ひゅん、と軽い音をたててアポピスが杖を振るう。
大地が割れ、割れ目から禍々しいオーラが噴出した。オリヴィエは後ろに飛んでそれを避けると、周囲に炎を纏わせる。
オーラが形を変えて、巨大な蛇になりオリヴィエを襲った。
「くっ…」
炎が蛇にぶつかるが、蛇はまたオーラになると炎を避けた。
オリヴィエは地面の形をドーム状に変えて蛇を閉じ込める。一時的なものだ。
「チッ…アポピス。俺はお前を殺さない」
「……何故だ?」
「逆に聞くぞ。お前は何故死にたい?」
アポピスは、杖を剣の形に変え、それをオリヴィエへ向けた。
「…3000もの昔、私は太陽神ラーと戦った。そして、私は負けたのだ。
私は夜の力をラーに明け渡した後、ラーの剣で自害した…私はそこで終わる運命だったのだ。

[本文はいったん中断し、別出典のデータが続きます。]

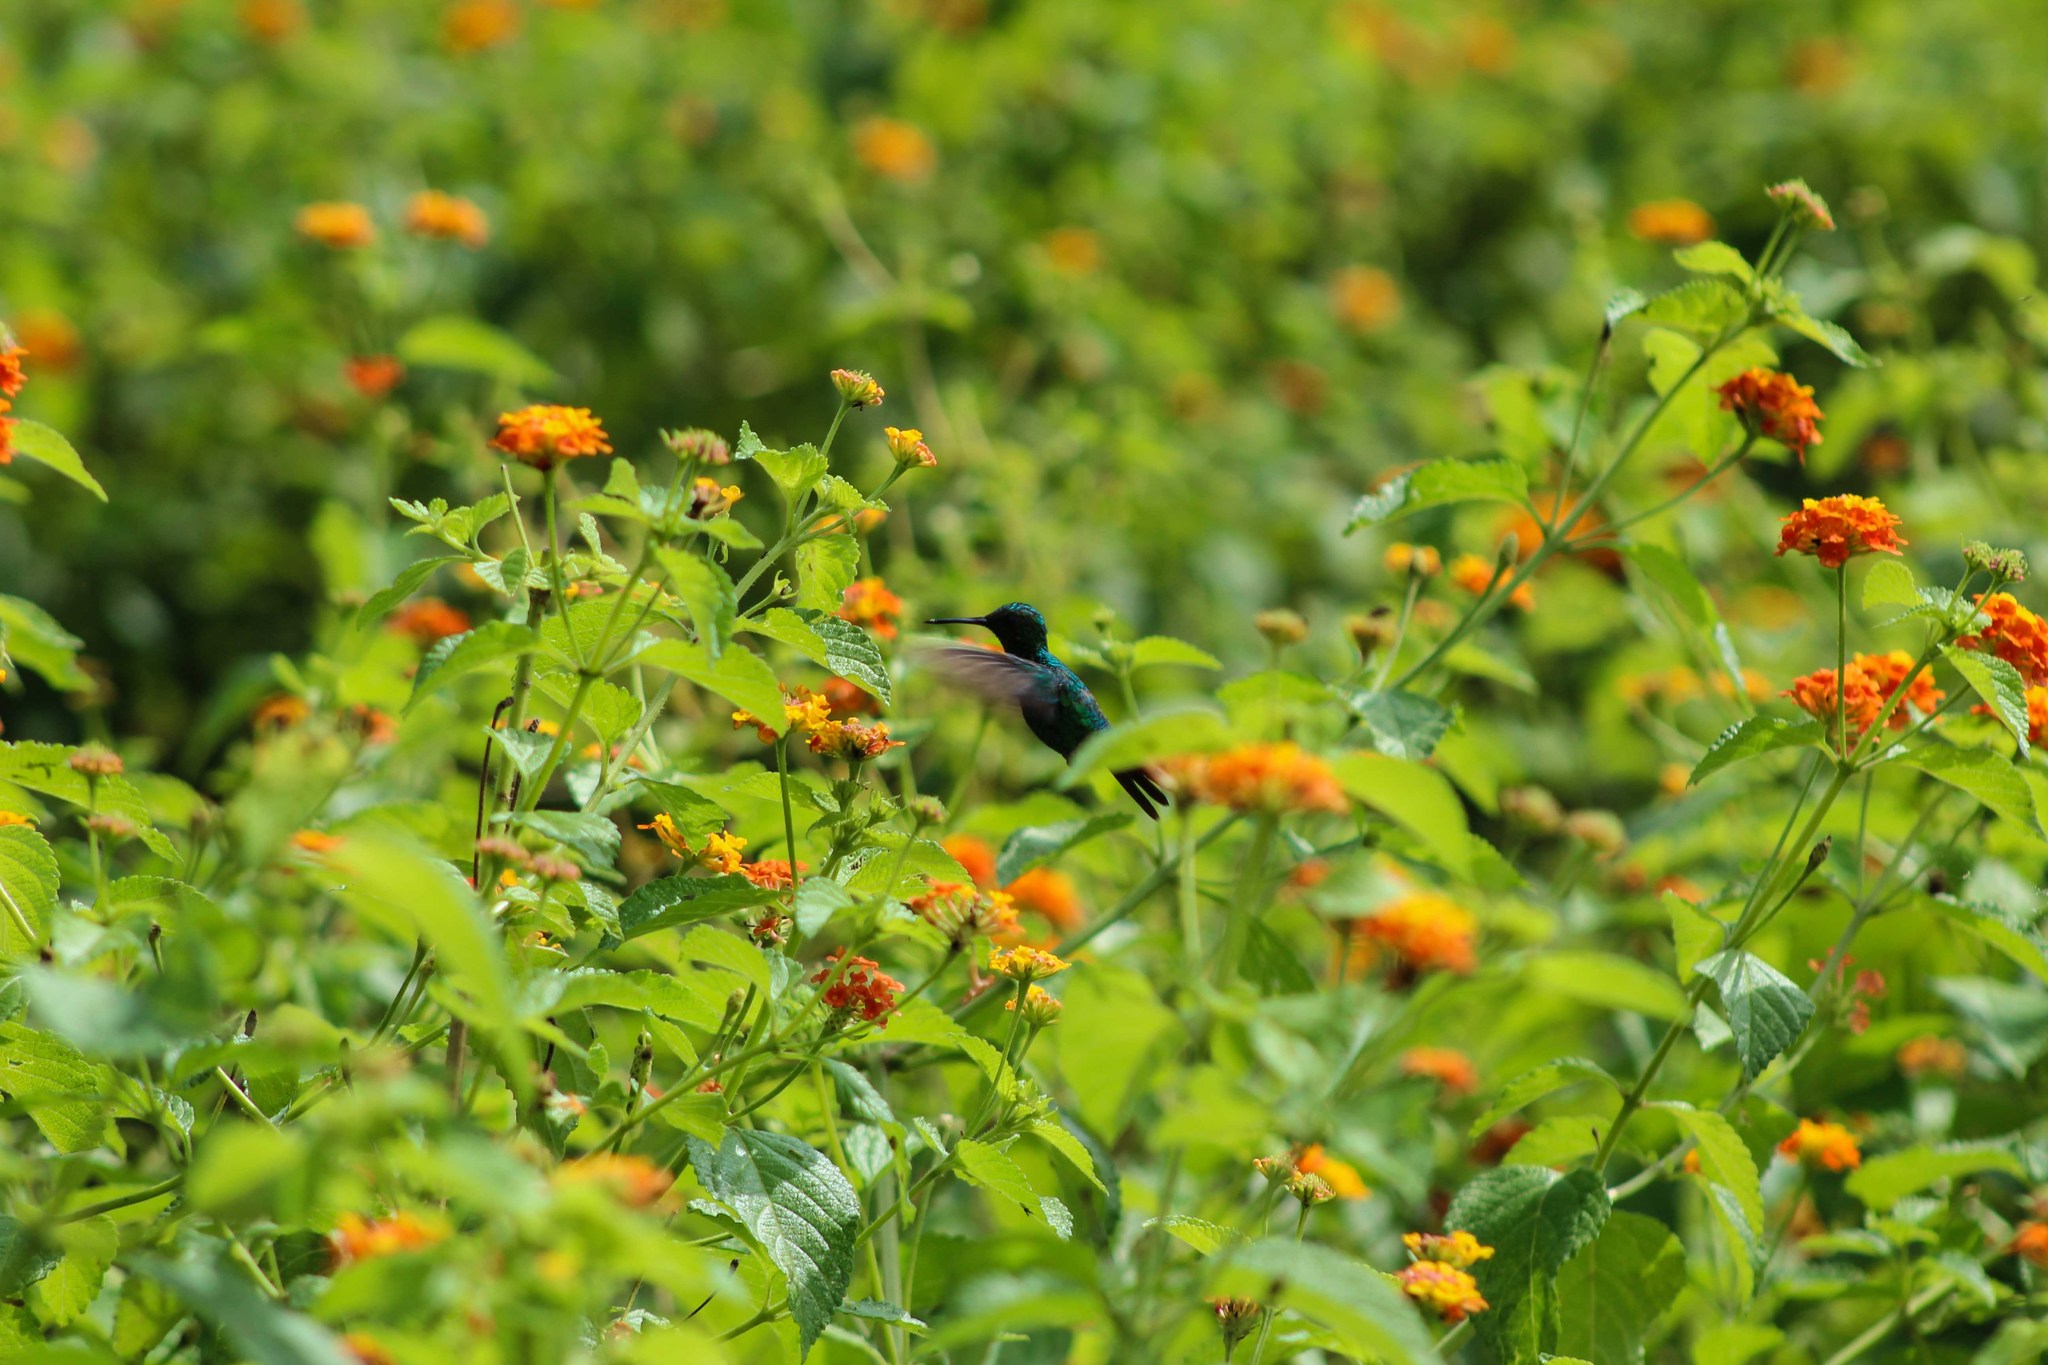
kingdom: Animalia
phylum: Chordata
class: Aves
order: Apodiformes
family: Trochilidae
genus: Chrysuronia
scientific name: Chrysuronia coeruleogularis
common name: Sapphire-throated hummingbird
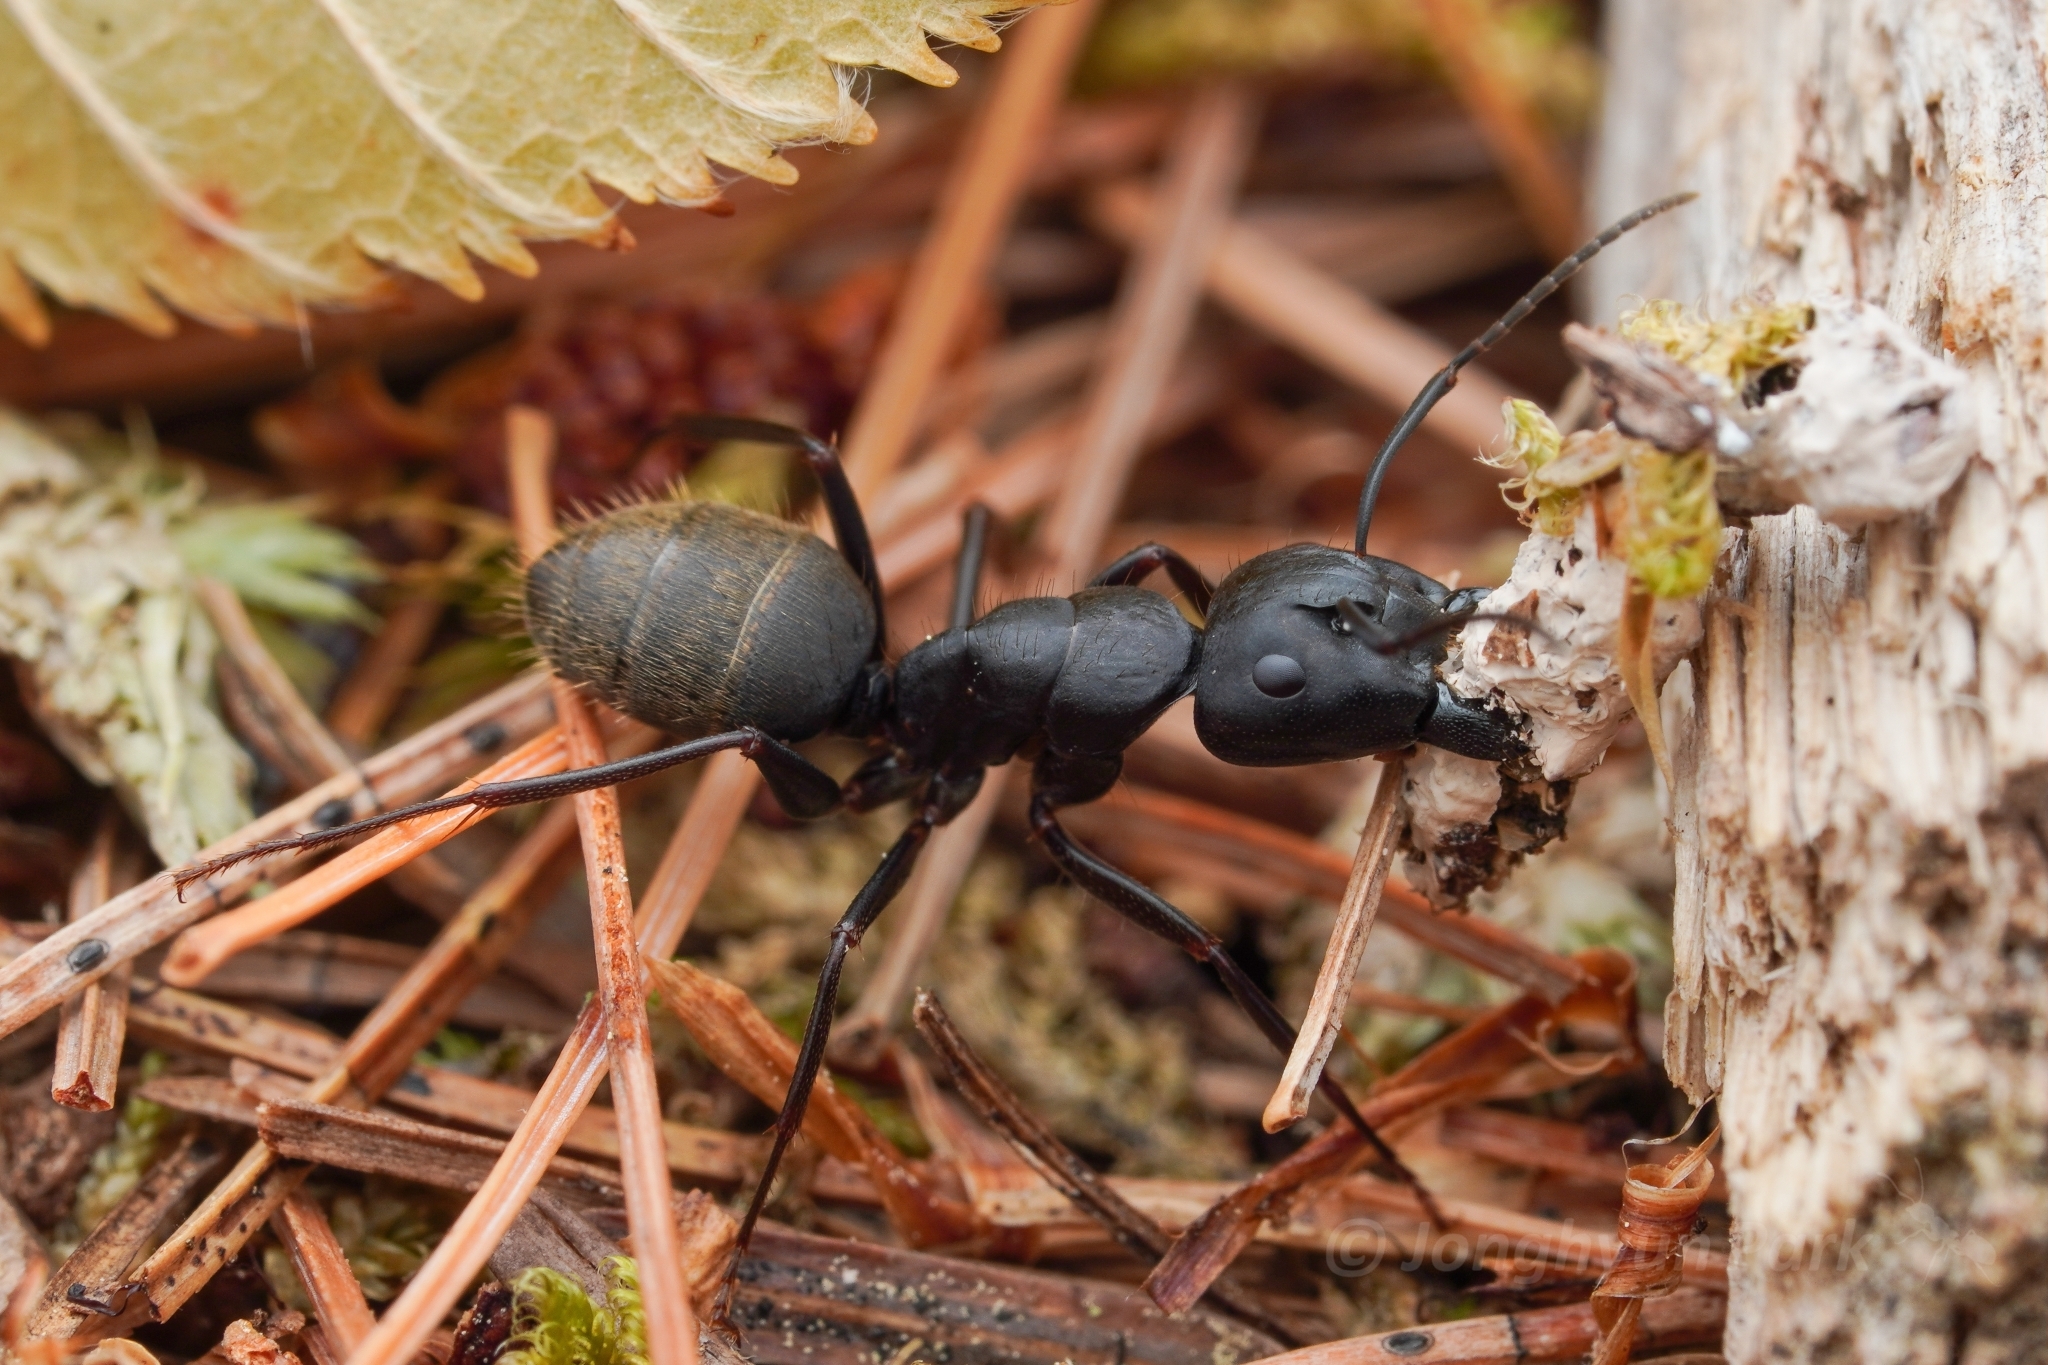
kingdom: Animalia
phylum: Arthropoda
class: Insecta
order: Hymenoptera
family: Formicidae
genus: Camponotus
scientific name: Camponotus pennsylvanicus
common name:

…そして現世、この世にラーがいない時点で私に生きる意味は無い。この世界を滅ぼす気も無い」
アポピスは長い髪をたなびかせてオリヴィエは走る。オリヴィエは咄嗟にそれを避けたが、金色の剣はすぐ目と鼻の先まで迫っている。
「操られている私に自害することは許されていない。オリヴィエ、太陽の化身よ。私を殺すのだ。でなければ、この魔界も人間界も滅びることとるであろう」
闇色の目が、オリヴィエの琥珀色の目をすっと見た。
「なら教えてくれ。お前達の首謀者は誰だ」
「……それを教えることは、許可されていない」
ひゅん、と、アポピスが剣を振るった。